# Information given
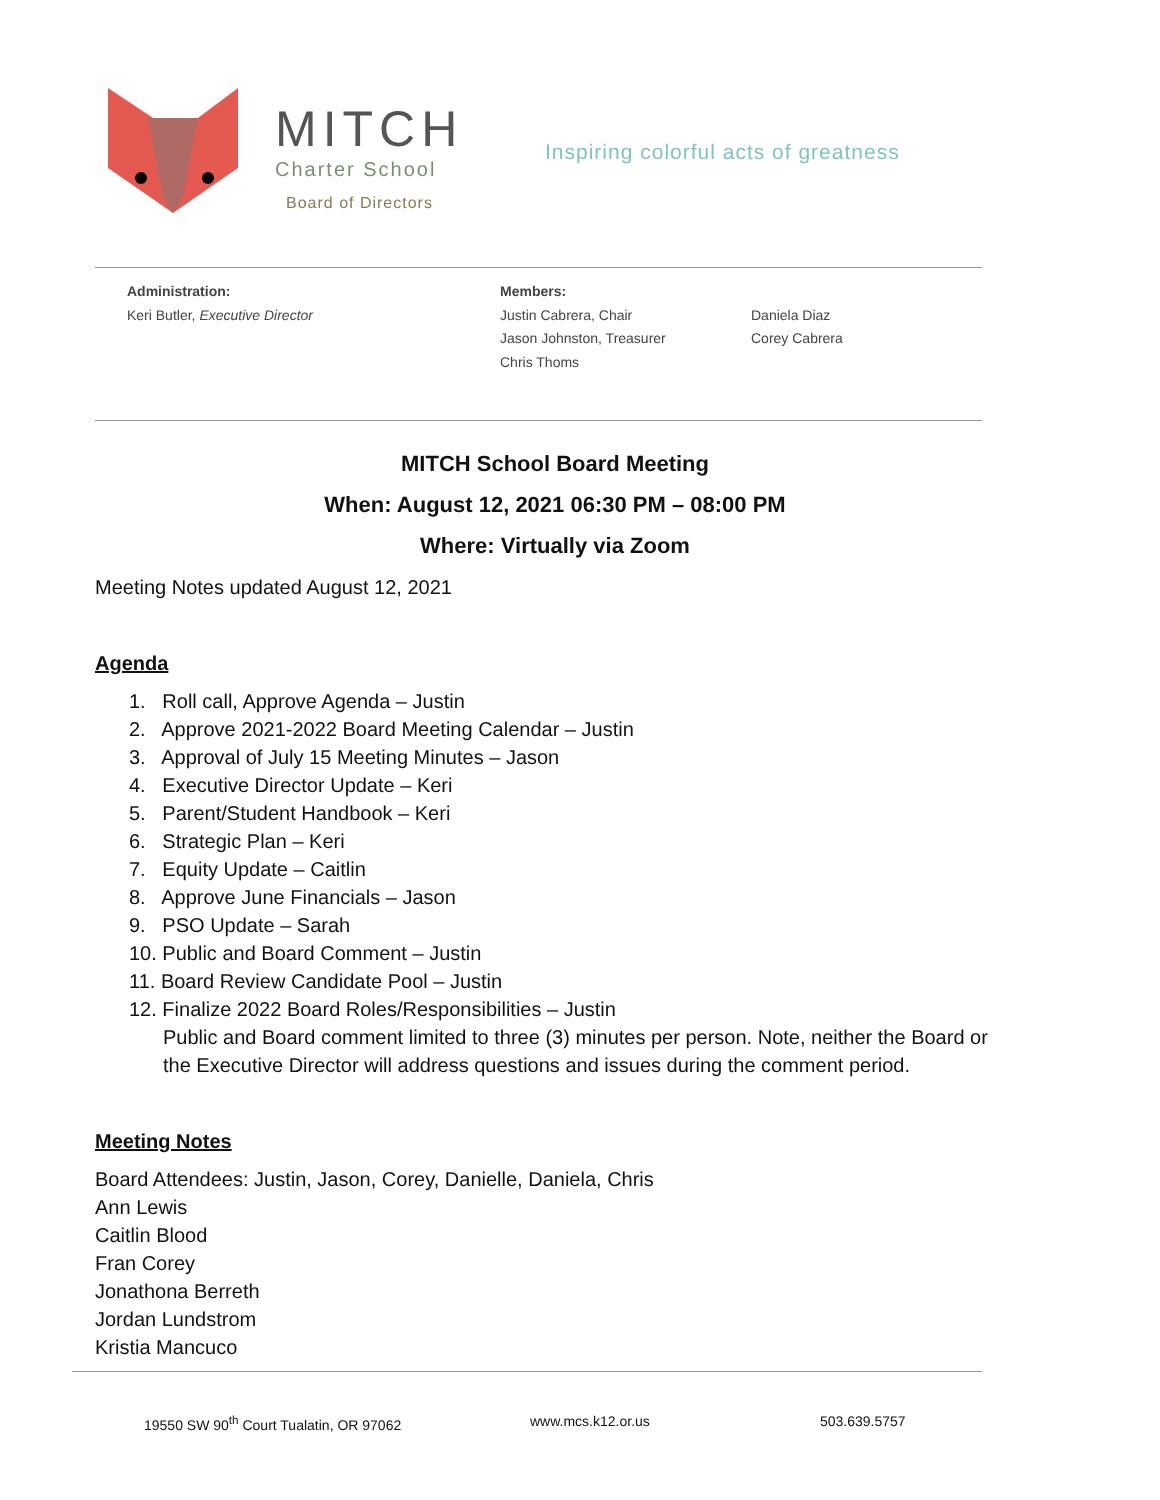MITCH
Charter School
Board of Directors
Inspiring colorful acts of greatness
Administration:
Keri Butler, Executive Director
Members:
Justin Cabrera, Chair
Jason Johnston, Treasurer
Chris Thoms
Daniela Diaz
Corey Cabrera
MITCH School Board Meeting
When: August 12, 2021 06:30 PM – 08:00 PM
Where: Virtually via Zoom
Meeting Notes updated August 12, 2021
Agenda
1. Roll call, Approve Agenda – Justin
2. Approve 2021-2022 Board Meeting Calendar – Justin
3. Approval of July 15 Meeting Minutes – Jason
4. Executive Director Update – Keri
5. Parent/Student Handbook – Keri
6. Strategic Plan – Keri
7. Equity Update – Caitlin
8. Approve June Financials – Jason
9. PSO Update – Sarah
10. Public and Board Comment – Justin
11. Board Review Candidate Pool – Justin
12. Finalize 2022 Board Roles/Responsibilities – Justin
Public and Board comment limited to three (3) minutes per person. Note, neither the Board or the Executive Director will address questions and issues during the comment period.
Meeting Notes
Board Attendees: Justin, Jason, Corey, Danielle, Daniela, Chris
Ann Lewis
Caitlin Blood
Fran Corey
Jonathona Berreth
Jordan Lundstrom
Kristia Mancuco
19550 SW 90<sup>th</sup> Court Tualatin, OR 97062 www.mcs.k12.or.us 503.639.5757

...

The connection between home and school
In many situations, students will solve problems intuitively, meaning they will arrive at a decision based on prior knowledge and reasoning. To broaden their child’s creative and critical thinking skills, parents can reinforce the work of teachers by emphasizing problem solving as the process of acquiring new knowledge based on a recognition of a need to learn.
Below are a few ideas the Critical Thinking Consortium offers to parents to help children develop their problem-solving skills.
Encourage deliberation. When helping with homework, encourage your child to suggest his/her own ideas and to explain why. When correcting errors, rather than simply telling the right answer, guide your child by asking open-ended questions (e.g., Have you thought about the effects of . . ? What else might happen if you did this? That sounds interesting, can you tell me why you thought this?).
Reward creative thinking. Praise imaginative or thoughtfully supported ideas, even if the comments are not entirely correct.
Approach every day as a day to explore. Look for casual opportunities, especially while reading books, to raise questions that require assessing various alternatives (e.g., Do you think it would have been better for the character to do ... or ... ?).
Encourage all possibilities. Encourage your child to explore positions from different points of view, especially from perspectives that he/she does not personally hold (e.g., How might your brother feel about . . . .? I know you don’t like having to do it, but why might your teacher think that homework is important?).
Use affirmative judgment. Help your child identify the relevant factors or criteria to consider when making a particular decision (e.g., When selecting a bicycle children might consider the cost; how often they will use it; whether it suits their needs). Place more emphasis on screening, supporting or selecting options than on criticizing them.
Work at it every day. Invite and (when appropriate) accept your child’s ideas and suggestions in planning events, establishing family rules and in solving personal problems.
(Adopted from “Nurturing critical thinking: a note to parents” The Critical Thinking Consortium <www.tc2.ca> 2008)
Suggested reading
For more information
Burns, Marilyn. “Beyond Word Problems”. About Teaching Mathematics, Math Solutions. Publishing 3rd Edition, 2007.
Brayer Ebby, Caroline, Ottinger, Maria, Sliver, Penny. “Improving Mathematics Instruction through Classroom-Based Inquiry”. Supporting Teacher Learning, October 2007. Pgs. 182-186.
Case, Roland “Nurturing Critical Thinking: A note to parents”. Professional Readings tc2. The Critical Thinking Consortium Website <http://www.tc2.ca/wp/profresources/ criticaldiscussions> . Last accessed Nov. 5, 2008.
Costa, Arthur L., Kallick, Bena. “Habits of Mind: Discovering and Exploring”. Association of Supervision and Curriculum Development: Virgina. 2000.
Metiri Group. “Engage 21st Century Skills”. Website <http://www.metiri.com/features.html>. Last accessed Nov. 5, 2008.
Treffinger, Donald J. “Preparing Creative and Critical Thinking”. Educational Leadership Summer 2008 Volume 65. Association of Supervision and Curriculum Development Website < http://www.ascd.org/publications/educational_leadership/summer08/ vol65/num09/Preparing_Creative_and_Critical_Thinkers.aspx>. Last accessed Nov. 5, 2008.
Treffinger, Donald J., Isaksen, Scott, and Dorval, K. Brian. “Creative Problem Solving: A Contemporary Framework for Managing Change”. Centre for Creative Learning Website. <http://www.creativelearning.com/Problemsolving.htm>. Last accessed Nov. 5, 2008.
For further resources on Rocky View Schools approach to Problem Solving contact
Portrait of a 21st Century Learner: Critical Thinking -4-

...

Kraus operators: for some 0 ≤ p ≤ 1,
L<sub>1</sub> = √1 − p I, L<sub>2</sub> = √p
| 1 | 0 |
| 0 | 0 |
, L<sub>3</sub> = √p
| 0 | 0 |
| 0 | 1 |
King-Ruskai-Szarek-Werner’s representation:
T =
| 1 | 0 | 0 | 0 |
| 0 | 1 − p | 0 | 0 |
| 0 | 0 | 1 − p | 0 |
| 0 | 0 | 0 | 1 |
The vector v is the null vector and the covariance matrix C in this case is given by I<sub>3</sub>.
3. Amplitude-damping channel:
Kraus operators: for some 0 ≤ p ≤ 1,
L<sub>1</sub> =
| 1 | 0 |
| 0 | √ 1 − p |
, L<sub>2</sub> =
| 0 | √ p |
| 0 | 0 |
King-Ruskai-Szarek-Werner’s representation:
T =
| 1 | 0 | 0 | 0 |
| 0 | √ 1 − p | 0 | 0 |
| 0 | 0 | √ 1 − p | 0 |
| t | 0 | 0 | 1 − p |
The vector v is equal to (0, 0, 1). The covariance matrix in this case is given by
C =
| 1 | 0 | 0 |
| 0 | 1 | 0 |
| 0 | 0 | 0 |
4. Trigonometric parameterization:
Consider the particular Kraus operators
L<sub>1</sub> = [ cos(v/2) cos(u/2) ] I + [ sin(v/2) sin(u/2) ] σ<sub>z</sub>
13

# Task statement
Look above for the line with "Costa, Arthur L., Kallick, Bena." and the line with "Portrait of a", and reproduce exactly those two lines plus every line between, nothing more.

# Problem solution
Costa, Arthur L., Kallick, Bena. “Habits of Mind: Discovering and Exploring”. Association of Supervision and Curriculum Development: Virgina. 2000.
Metiri Group. “Engage 21st Century Skills”. Website <http://www.metiri.com/features.html>. Last accessed Nov. 5, 2008.
Treffinger, Donald J. “Preparing Creative and Critical Thinking”. Educational Leadership Summer 2008 Volume 65. Association of Supervision and Curriculum Development Website < http://www.ascd.org/publications/educational_leadership/summer08/ vol65/num09/Preparing_Creative_and_Critical_Thinkers.aspx>. Last accessed Nov. 5, 2008.
Treffinger, Donald J., Isaksen, Scott, and Dorval, K. Brian. “Creative Problem Solving: A Contemporary Framework for Managing Change”. Centre for Creative Learning Website. <http://www.creativelearning.com/Problemsolving.htm>. Last accessed Nov. 5, 2008.
For further resources on Rocky View Schools approach to Problem Solving contact
Portrait of a 21st Century Learner: Critical Thinking -4-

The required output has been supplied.